Comment requested on revised non-Basel II capital adequacy standards
Several US banking oversight and regulatory agencies, including the Federal Reserve Board, have requested public comment within 90 days on proposed changes to current US capital adequacy standards. The revised standards would, in the future, apply to banks that will not fall under the scope of Basel II.
According to Dugan, the primary goal of the request was to increase the risk sensitivity of domestic risk-based capital rules without unduly increasing regulatory burden. Changes to capital adequacy are being considered jointly by the Fed, the Office of the Comptroller of the Currency (OCC), the Federal Deposit Insurance Corporation (FDIC) and the Office of Thrift and Supervision (OTS).
Comments on a number of issues related to non-Basel II capital adequacy have been requested, including changes around the number and magnitude of risk weights, the use of external credit ratings and treatment of securitisation – all of which have been flashpoints in previous discussions about more closely aligning capital requirements with risk.

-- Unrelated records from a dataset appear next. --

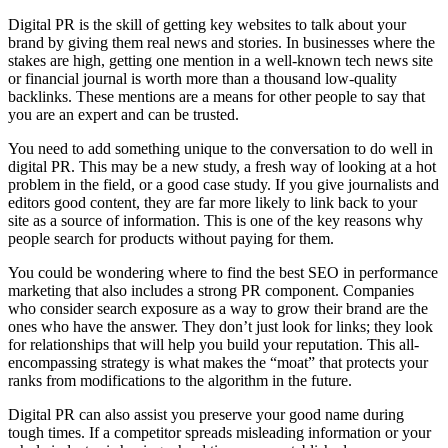
Digital PR is the skill of getting key websites to talk about your
brand by giving them real news and stories. In businesses where the
stakes are high, getting one mention in a well-known tech news site
or financial journal is worth more than a thousand low-quality
backlinks. These mentions are a means for other people to say that
you are an expert and can be trusted.
You need to add something unique to the conversation to do well in
digital PR. This may be a new study, a fresh way of looking at a hot
problem in the field, or a good case study. If you give journalists and
editors good content, they are far more likely to link back to your
site as a source of information. This is one of the key reasons why
people search for products without paying for them.
You could be wondering where to find the best SEO in performance
marketing that also includes a strong PR component. Companies
who consider search exposure as a way to grow their brand are the
ones who have the answer. They don’t just look for links; they look
for relationships that will help you build your reputation. This all-
encompassing strategy is what makes the “moat” that protects your
ranks from modifications to the algorithm in the future.
Digital PR can also assist you preserve your good name during
tough times. If a competitor spreads misleading information or your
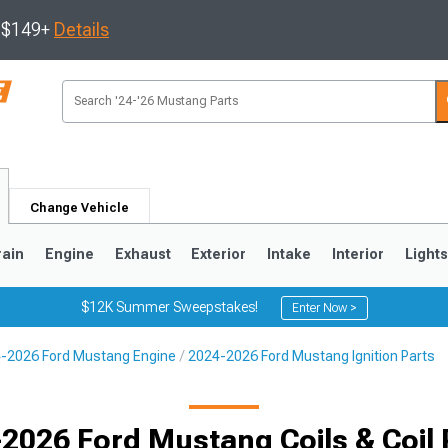
s $149+
Details
Change Vehicle
rain
Engine
Exhaust
Exterior
Intake
Interior
Light
$12K Summer Sweepstakes!
Enter Now >
-2026 Ford Mustang Engine
2024-2026 Ford Mustang Ignition Parts
3
2010-2014
2005-2009
2026 Ford Mustang Coils & Coil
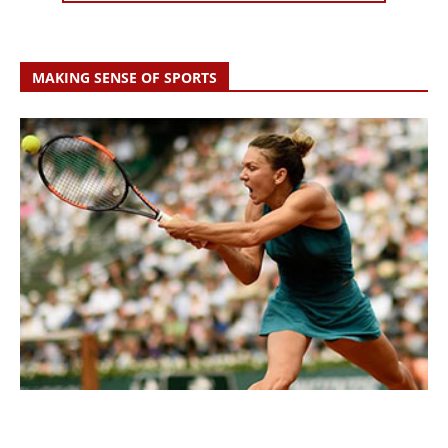
MAKING SENSE OF SPORTS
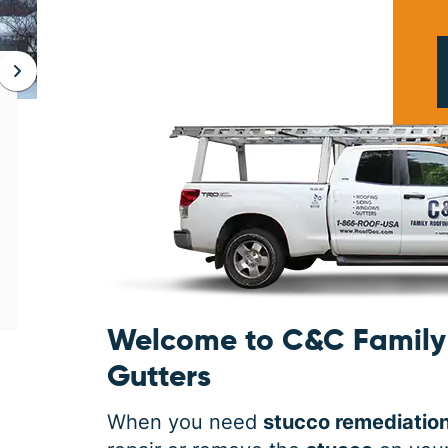
JAN 06, 2026
Protect Your Home This Winter
with a Roof Inspection
When was the last time you had a roof
inspection? If you can’t remember, it is safe
to say you may need some roofing
maintenance. Winter is the harshest
Welcome to C&C Family 
Gutters
When you need
stucco remediatio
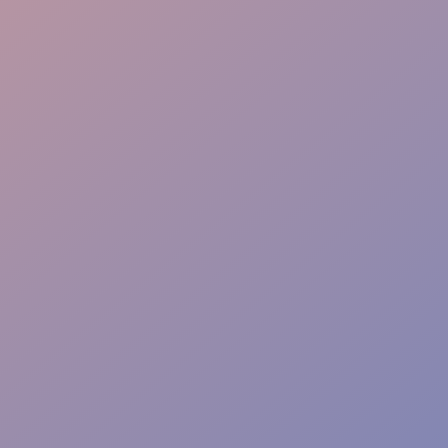
Technical Direction
Vendor Integration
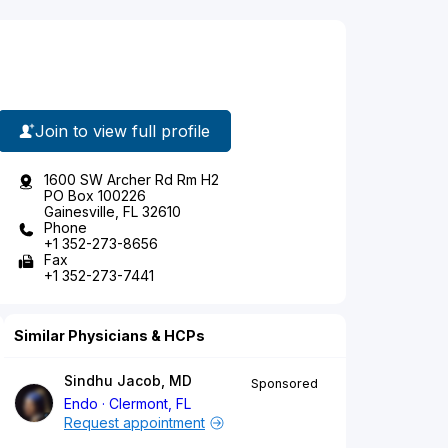
Join to view full profile
1600 SW Archer Rd Rm H2
PO Box 100226
Gainesville, FL 32610
Phone
+1 352-273-8656
Fax
+1 352-273-7441
Similar Physicians & HCPs
Sindhu Jacob, MD
Sponsored
Endo
Clermont, FL
Request appointment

Last month, US regulators announced that the compliance date for Basel II has been pushed back by three years, because of mixed results from the fourth quantitative impact study (QIS4), which was completed in January 2005. The exercise raised concerns over a potentially sharp decrease in capital requirements for some banks, possibly leaving then vulnerable to idiosyncratic shocks. Under the revised implementation schedule announced on September 30, Basel II requirements will be phased in between 2009 and 2011.